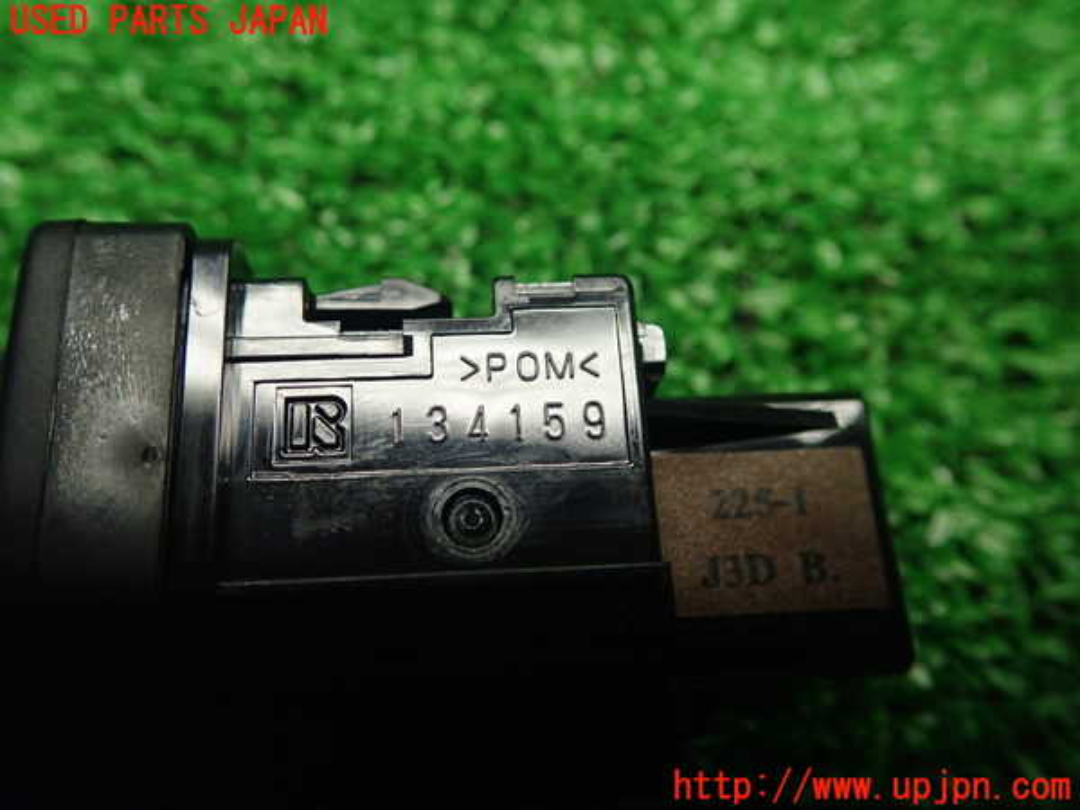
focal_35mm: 30
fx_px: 936
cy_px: 405
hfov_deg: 60.0
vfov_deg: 46.8
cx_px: 540
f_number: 2.3
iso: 640
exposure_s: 1/125
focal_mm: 5.5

————

Give the listing again exactly, minus its images.

Answer for this exercise ->
focal_35mm: 30
fx_px: 936
cy_px: 405
hfov_deg: 60.0
vfov_deg: 46.8
cx_px: 540
f_number: 2.3
iso: 640
exposure_s: 1/125
focal_mm: 5.5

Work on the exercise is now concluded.